# EXERCISE DESCRIPTION
Restrict the output to the lines below starting at the one that contains "372 551 7.72" and ending at the one that contains "393 445 7.97", and restate them word for word, both ends included.

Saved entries
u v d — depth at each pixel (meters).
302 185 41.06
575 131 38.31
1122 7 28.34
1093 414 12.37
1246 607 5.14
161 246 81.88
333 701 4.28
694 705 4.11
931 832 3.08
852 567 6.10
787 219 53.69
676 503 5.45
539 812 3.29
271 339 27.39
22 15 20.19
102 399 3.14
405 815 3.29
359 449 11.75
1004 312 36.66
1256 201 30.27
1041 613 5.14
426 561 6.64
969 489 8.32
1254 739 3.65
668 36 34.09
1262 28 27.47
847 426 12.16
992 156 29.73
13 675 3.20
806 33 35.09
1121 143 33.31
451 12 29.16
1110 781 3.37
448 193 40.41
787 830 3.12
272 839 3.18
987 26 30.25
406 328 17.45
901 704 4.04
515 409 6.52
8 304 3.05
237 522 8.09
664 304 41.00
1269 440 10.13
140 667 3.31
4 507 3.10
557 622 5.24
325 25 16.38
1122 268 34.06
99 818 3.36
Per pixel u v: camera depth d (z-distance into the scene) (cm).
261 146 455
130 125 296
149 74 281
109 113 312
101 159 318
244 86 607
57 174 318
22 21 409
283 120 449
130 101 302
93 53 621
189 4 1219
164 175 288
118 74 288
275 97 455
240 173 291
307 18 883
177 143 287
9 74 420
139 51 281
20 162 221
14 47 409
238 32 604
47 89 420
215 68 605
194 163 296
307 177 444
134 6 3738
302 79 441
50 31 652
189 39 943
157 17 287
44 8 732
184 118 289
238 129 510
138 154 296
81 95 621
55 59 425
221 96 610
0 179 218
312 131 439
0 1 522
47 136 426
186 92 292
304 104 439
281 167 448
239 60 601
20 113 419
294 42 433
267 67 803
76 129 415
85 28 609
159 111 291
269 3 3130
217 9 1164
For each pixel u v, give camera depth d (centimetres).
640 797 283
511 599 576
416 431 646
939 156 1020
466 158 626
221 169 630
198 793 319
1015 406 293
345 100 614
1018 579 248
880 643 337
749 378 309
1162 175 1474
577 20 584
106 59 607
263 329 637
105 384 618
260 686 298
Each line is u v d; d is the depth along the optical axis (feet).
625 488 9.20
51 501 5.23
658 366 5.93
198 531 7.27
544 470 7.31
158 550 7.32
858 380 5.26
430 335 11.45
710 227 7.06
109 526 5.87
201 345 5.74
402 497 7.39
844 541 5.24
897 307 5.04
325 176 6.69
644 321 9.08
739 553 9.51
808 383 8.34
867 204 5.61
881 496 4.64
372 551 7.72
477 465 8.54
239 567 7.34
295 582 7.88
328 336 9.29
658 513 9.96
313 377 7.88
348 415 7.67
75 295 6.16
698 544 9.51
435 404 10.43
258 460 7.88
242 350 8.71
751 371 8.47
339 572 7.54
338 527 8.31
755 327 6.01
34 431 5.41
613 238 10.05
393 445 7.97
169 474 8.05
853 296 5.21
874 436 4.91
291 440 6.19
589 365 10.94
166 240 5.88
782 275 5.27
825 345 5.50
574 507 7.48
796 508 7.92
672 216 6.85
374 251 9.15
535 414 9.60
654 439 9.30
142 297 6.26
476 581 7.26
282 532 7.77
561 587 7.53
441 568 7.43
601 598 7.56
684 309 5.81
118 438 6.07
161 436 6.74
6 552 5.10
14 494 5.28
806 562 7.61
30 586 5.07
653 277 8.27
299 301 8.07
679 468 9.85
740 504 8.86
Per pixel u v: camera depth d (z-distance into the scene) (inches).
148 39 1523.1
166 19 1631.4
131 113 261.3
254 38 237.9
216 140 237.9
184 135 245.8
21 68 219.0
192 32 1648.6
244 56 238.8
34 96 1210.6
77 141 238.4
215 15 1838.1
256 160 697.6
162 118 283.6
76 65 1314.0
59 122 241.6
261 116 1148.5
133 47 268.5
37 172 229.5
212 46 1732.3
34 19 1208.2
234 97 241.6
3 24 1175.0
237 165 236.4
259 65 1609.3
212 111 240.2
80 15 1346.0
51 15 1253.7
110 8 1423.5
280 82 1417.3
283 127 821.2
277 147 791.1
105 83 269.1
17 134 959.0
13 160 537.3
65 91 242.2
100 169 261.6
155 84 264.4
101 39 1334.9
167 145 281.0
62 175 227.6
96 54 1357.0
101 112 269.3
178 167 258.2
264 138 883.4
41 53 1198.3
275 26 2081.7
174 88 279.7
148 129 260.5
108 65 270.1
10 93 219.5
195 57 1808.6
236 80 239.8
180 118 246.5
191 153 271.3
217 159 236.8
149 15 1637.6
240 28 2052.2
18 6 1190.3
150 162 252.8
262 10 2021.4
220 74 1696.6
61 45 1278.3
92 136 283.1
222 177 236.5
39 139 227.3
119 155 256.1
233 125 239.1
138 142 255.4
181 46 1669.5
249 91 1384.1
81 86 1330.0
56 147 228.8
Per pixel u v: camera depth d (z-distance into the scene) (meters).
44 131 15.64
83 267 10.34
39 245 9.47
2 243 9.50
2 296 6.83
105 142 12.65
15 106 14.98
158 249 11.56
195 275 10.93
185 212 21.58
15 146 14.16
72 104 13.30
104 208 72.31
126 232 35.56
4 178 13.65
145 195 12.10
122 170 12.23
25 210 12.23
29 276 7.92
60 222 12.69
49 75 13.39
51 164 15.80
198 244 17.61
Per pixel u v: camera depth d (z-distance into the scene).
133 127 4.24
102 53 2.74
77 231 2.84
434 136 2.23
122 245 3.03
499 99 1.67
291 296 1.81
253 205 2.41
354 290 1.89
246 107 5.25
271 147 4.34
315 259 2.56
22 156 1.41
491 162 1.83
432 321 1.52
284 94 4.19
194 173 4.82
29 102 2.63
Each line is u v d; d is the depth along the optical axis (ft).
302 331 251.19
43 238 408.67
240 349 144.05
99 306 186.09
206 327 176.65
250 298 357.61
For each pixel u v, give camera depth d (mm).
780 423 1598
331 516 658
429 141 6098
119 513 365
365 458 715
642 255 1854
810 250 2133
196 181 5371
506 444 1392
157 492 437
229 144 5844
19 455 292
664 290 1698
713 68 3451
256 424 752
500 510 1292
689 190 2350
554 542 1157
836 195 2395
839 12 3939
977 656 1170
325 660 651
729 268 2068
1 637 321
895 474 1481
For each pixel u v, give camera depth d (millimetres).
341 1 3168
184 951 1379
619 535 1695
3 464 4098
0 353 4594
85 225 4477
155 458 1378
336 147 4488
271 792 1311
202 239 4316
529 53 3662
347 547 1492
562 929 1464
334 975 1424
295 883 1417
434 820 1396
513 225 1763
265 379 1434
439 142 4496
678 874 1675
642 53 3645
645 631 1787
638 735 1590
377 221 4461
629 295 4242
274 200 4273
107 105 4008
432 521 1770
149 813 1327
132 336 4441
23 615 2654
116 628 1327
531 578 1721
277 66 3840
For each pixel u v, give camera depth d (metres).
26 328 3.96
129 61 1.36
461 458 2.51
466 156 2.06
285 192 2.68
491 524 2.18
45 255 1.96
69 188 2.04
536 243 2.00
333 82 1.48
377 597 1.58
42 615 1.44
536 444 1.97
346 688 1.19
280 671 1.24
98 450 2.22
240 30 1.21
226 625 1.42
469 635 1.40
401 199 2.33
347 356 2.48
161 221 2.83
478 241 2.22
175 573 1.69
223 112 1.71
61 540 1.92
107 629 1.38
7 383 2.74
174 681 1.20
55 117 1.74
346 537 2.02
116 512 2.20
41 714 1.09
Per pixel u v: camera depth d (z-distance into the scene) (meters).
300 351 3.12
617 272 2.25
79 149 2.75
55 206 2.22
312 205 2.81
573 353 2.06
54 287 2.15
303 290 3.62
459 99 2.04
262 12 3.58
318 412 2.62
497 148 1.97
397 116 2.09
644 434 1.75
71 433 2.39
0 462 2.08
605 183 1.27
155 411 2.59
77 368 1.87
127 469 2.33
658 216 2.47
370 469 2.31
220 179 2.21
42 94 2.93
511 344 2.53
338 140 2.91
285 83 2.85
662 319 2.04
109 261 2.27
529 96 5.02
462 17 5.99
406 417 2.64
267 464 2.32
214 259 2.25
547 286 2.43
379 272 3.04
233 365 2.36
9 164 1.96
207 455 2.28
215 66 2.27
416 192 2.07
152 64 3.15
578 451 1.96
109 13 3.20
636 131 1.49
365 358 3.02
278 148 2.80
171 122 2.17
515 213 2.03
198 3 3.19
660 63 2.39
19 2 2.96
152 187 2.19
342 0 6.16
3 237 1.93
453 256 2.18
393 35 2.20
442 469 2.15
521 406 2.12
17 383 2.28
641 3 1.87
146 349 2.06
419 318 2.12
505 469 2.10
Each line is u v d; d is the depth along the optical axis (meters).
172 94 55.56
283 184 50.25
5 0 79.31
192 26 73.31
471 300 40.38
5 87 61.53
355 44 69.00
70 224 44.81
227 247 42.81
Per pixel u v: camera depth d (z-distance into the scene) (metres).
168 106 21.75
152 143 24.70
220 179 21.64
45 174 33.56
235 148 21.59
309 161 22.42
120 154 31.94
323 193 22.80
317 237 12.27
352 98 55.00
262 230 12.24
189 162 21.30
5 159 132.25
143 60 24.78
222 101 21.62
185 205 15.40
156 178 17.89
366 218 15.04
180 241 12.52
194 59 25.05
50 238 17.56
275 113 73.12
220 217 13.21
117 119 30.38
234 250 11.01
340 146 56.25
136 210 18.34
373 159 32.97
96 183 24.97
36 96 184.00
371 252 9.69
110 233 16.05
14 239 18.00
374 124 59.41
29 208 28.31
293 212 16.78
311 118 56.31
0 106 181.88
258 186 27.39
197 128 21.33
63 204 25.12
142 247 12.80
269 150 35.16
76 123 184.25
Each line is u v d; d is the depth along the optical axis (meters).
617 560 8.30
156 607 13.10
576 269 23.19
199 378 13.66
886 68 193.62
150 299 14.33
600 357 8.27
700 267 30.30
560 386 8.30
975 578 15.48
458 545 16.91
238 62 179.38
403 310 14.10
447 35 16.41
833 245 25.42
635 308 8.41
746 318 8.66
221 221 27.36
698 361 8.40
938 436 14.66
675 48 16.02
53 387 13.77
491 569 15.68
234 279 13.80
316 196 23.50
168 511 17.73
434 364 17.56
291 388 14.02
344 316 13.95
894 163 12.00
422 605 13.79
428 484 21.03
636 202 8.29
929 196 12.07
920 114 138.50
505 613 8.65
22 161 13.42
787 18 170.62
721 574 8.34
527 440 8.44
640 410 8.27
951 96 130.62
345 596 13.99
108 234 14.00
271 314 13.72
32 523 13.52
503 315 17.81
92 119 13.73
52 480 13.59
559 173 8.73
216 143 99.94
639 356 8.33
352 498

# EXERCISE SOLUTION
372 551 7.72
477 465 8.54
239 567 7.34
295 582 7.88
328 336 9.29
658 513 9.96
313 377 7.88
348 415 7.67
75 295 6.16
698 544 9.51
435 404 10.43
258 460 7.88
242 350 8.71
751 371 8.47
339 572 7.54
338 527 8.31
755 327 6.01
34 431 5.41
613 238 10.05
393 445 7.97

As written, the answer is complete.